CONJUNTO DE TAREFAS
1. Liste os relatores de todas as decisões citadas no voto.
2. Segundo o voto, em qual município as eleições podem sofrer efeitos dos fatos narrados pelo impetrante?
3. Transcreva do voto o trecho de "No mesmo passo, uma" até "em caráter liminar.".
··· TEXTO FORNECIDO
MSCiv - 0600254-90.2024.6.21.0000 - Voto Relator(a) - Sessão: 17/06/2025 às 16:00

VOTO

Eminentes colegas:

Ao indeferir, in limine litis, a medida liminar pleiteada pelo impetrante, assim me pronunciei (ID 45948731), verbis:

De início, proclamo a competência desta Justiça Eleitoral para o julgamento do presente mandado de segurança. Como já reiteradamente proclamado pelo colendo TSE, em havendo colisão de interesses entre ente regional e municipal de agremiação partidária e que de algum modo possa acarretar reflexos na competição eleitoral", haverá a controvérsia de ser solvida pela justiça especializada (v.g.: MS n. 0601453-16, Rel. Min. Luiz Fux, j. em 29.9.2016; AgR-REspe n. 31.913, Rel. Min. Fernando Gonçalves, j. em 12.11.2008; Ed-AgR-Respe n. 23.913, Rel. Min. Gilmar Mendes, 26.10.2004).

No caso dos autos, ainda que se cuide de matéria nitidamente interna corporis e que por conseguinte haveria de ser solucionada pela Justiça Comum, não há se olvidar, contudo, que os fatos narrados pelo impetrante, ao menos em tese, podem gerar efeitos nas eleições municipais que se avizinham, no município de Triunfo.

No que diz respeito à viabilidade de impetração de mandado de segurança contra ato de dirigente partidário, a Lei n. 12.016/2009, em seu art. 1º, § 1º, equiparou a autoridades, forma expressa, "[...] os representantes ou órgãos de partidos políticos [...]", de modo que aqui também o presente remédio constitucional se afigura cabível, quando hipoteticamente considerado.

Ademais, ainda que os partidos políticos sejam pessoas jurídicas de direito privado (art. 44, inc. V, do Código Civil, c/c art. 1º da Lei n. 9.096), há comando legal expresso para que se considere como autoridade coatora (de momento, por hipótese) o Presidente do PL do Rio Grande do Sul. Neste sentido, colaciono decisão do TRE/RJ nas eleições de 2020 - MS n. 0600143-05, Rel. Des. El. Guilherme Couto de Castro, j. em 04.6.2020.

No mesmo passo, uma vez fixada a competência da Justiça Eleitoral e admitida a possibilidade de que o representante de órgão partidário figure como autoridade coatora, o Tribunal Superior Eleitoral também tem assentado que "incumbe aos Tribunais Eleitorais, e não aos juízos de primeiro grau, a competência para o julgamento de ato oriundo de órgãos estaduais das agremiações - MS n. 0601038-62, Rel. Min. Luís Roberto Barroso, j. em 16.9.2018".

Com suporte nas premissas apresentadas, passo a analisar o pedido de concessão de segurança em caráter liminar.

De início, gizo que os partidos políticos possuem autonomia para definir sua estrutura interna, organização e funcionamento (art. 17, § 1º, da CF/88 e art. 7º, caput e § 2º, da Lei 9.096/95), de modo que alegada violação do devido processo legal em atos e decisões internas perpassa, necessariamente, pela análise das respectivas normas estatutárias.
······
··· INFORMAÇÕES EXTRAÍDAS
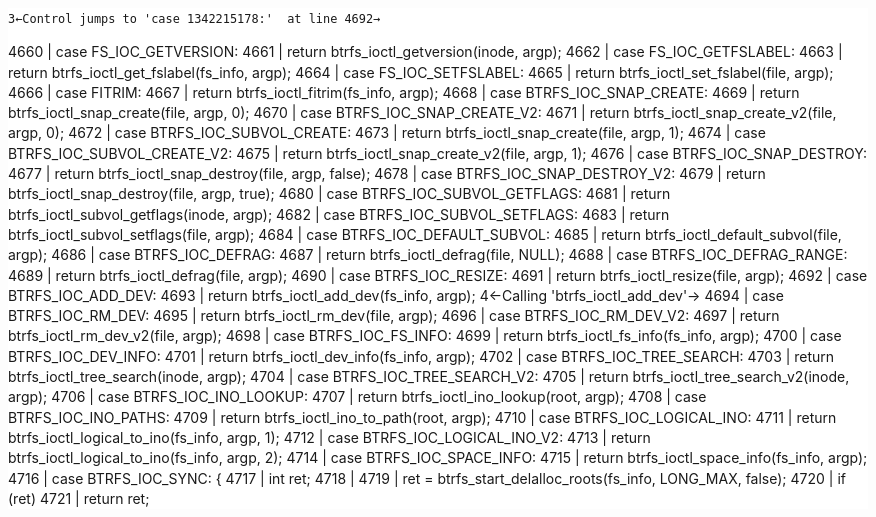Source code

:     3←Control jumps to 'case 1342215178:'  at line 4692→
4660  |  case FS_IOC_GETVERSION:
4661  |  return btrfs_ioctl_getversion(inode, argp);
4662  |  case FS_IOC_GETFSLABEL:
4663  |  return btrfs_ioctl_get_fslabel(fs_info, argp);
4664  |  case FS_IOC_SETFSLABEL:
4665  |  return btrfs_ioctl_set_fslabel(file, argp);
4666  |  case FITRIM:
4667  |  return btrfs_ioctl_fitrim(fs_info, argp);
4668  |  case BTRFS_IOC_SNAP_CREATE:
4669  |  return btrfs_ioctl_snap_create(file, argp, 0);
4670  |  case BTRFS_IOC_SNAP_CREATE_V2:
4671  |  return btrfs_ioctl_snap_create_v2(file, argp, 0);
4672  |  case BTRFS_IOC_SUBVOL_CREATE:
4673  |  return btrfs_ioctl_snap_create(file, argp, 1);
4674  |  case BTRFS_IOC_SUBVOL_CREATE_V2:
4675  |  return btrfs_ioctl_snap_create_v2(file, argp, 1);
4676  |  case BTRFS_IOC_SNAP_DESTROY:
4677  |  return btrfs_ioctl_snap_destroy(file, argp, false);
4678  |  case BTRFS_IOC_SNAP_DESTROY_V2:
4679  |  return btrfs_ioctl_snap_destroy(file, argp, true);
4680  |  case BTRFS_IOC_SUBVOL_GETFLAGS:
4681  |  return btrfs_ioctl_subvol_getflags(inode, argp);
4682  |  case BTRFS_IOC_SUBVOL_SETFLAGS:
4683  |  return btrfs_ioctl_subvol_setflags(file, argp);
4684  |  case BTRFS_IOC_DEFAULT_SUBVOL:
4685  |  return btrfs_ioctl_default_subvol(file, argp);
4686  |  case BTRFS_IOC_DEFRAG:
4687  |  return btrfs_ioctl_defrag(file, NULL);
4688  |  case BTRFS_IOC_DEFRAG_RANGE:
4689  |  return btrfs_ioctl_defrag(file, argp);
4690  |  case BTRFS_IOC_RESIZE:
4691  |  return btrfs_ioctl_resize(file, argp);
4692  |  case BTRFS_IOC_ADD_DEV:
4693  |  return btrfs_ioctl_add_dev(fs_info, argp);
    4←Calling 'btrfs_ioctl_add_dev'→
4694  |  case BTRFS_IOC_RM_DEV:
4695  |  return btrfs_ioctl_rm_dev(file, argp);
4696  |  case BTRFS_IOC_RM_DEV_V2:
4697  |  return btrfs_ioctl_rm_dev_v2(file, argp);
4698  |  case BTRFS_IOC_FS_INFO:
4699  |  return btrfs_ioctl_fs_info(fs_info, argp);
4700  |  case BTRFS_IOC_DEV_INFO:
4701  |  return btrfs_ioctl_dev_info(fs_info, argp);
4702  |  case BTRFS_IOC_TREE_SEARCH:
4703  |  return btrfs_ioctl_tree_search(inode, argp);
4704  |  case BTRFS_IOC_TREE_SEARCH_V2:
4705  |  return btrfs_ioctl_tree_search_v2(inode, argp);
4706  |  case BTRFS_IOC_INO_LOOKUP:
4707  |  return btrfs_ioctl_ino_lookup(root, argp);
4708  |  case BTRFS_IOC_INO_PATHS:
4709  |  return btrfs_ioctl_ino_to_path(root, argp);
4710  |  case BTRFS_IOC_LOGICAL_INO:
4711  |  return btrfs_ioctl_logical_to_ino(fs_info, argp, 1);
4712  |  case BTRFS_IOC_LOGICAL_INO_V2:
4713  |  return btrfs_ioctl_logical_to_ino(fs_info, argp, 2);
4714  |  case BTRFS_IOC_SPACE_INFO:
4715  |  return btrfs_ioctl_space_info(fs_info, argp);
4716  |  case BTRFS_IOC_SYNC: {
4717  |  int ret;
4718  |
4719  | 		ret = btrfs_start_delalloc_roots(fs_info, LONG_MAX, false);
4720  |  if (ret)
4721  |  return ret;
······
RESPOSTAS POR TAREFA
1. Luiz Fux, Fernando Gonçalves, Gilmar Mendes, Guilherme Couto de Castro e Luís Roberto Barroso.

2. Triunfo.

3.
No mesmo passo, uma vez fixada a competência da Justiça Eleitoral e admitida a possibilidade de que o representante de órgão partidário figure como autoridade coatora, o Tribunal Superior Eleitoral também tem assentado que "incumbe aos Tribunais Eleitorais, e não aos juízos de primeiro grau, a competência para o julgamento de ato oriundo de órgãos estaduais das agremiações - MS n. 0601038-62, Rel. Min. Luís Roberto Barroso, j. em 16.9.2018".

Com suporte nas premissas apresentadas, passo a analisar o pedido de concessão de segurança em caráter liminar.